また、映画「渋谷行進曲」にも出演させて頂くと同時に、この映画ために書き下ろした「赤い薔薇」を主題歌として採用頂きました。残念ながら映画の公開イベントは年末の1回のみの開催となり、残りの上映会は春以降に延期となってしまいましたので、改めて皆さまには告知をさせて頂ければ幸いです。

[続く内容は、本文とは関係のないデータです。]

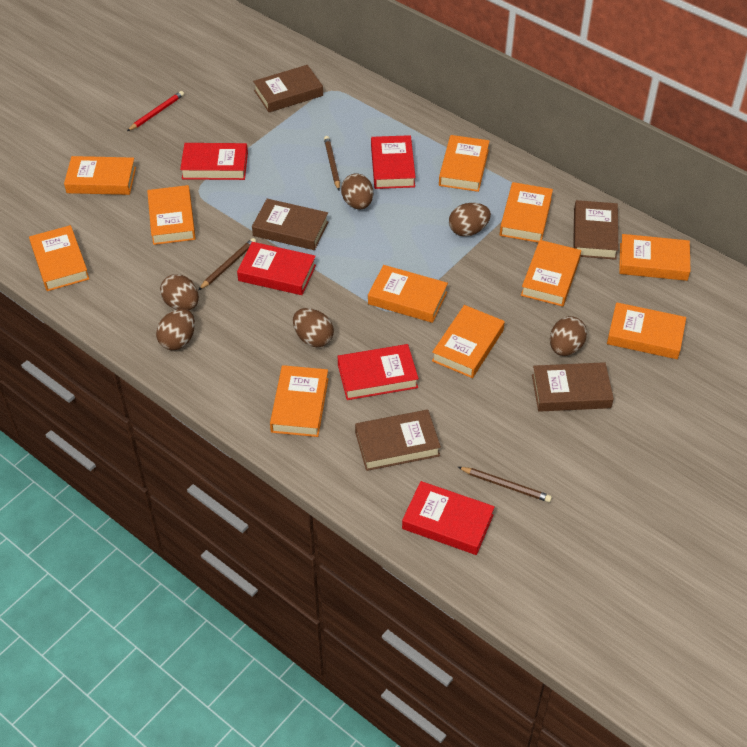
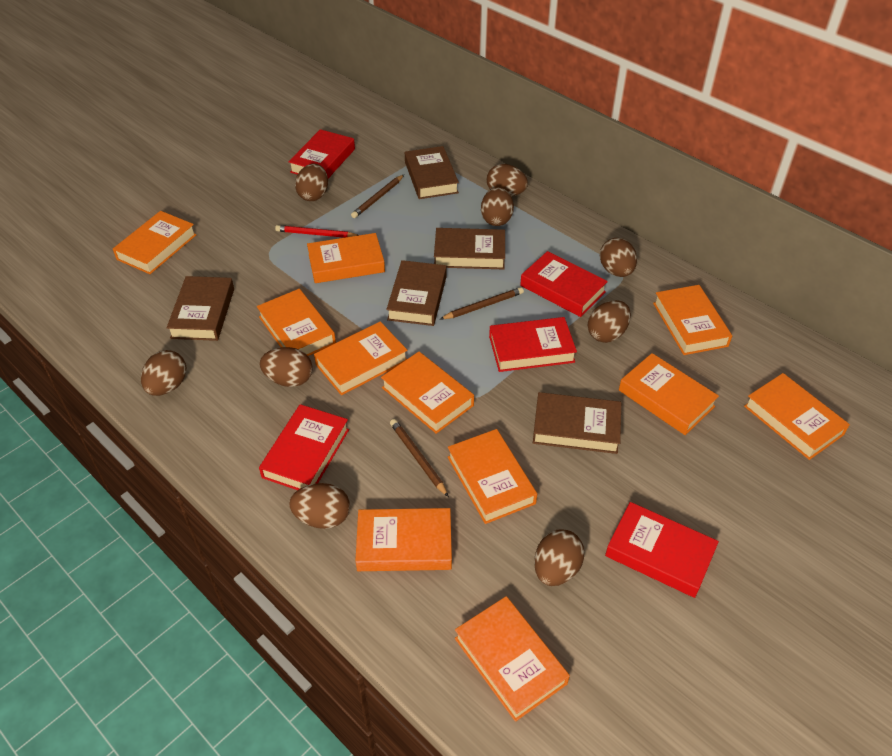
brown egg: [156,309,195,350] [160,274,199,310] [293,308,334,347] [341,173,373,210] [449,203,491,237] [550,316,587,356] = 6 -> [141,350,186,396] [260,347,313,387] [289,483,350,529] [295,164,328,201] [481,187,514,226] [487,164,528,197] [534,529,585,586] [588,300,631,343] [600,238,637,277] = 9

https://youtu.be/VcrNDWdjrB4 ←「渋谷行進曲」予告PR動画です

まだまだ元の生活に戻れる日は先になりそうですが、私も許される範囲で少しずつライブ活動を再開していければと思っています。そこで、『加藤ヒロ New Year Live スタートライン 2021』と題しまして、新年早々東京・下北沢「風知空知」にてライブを開催させて頂きます。会場は新型コロナの感染対策を十分に取らせて頂いた上で、収容人数を制限させて頂きます(当日の会場チケットはまだ若干名余っておりますが、どうぞご無理されませぬようお願い致します)。また、会場にお越しになれない方のために、生配信でもライブをお届け致します。セットリストには、渋谷行進曲の主題歌『赤い薔薇』をはじめ、ステイホーム期間中に制作した曲など、新旧の曲を織り交ぜてお届けする予定です。

新年最初の3連休の初日、1月9日(土)の夕方です。配信チケットをお買い上げ頂いた方には、一定期間アーカイブでもご覧頂けます。

どうぞ宜しくお願い致します。

それでは、皆さまにとって2021年が良い年になりますように。

本年もどうぞ宜しくお願い申し上げます。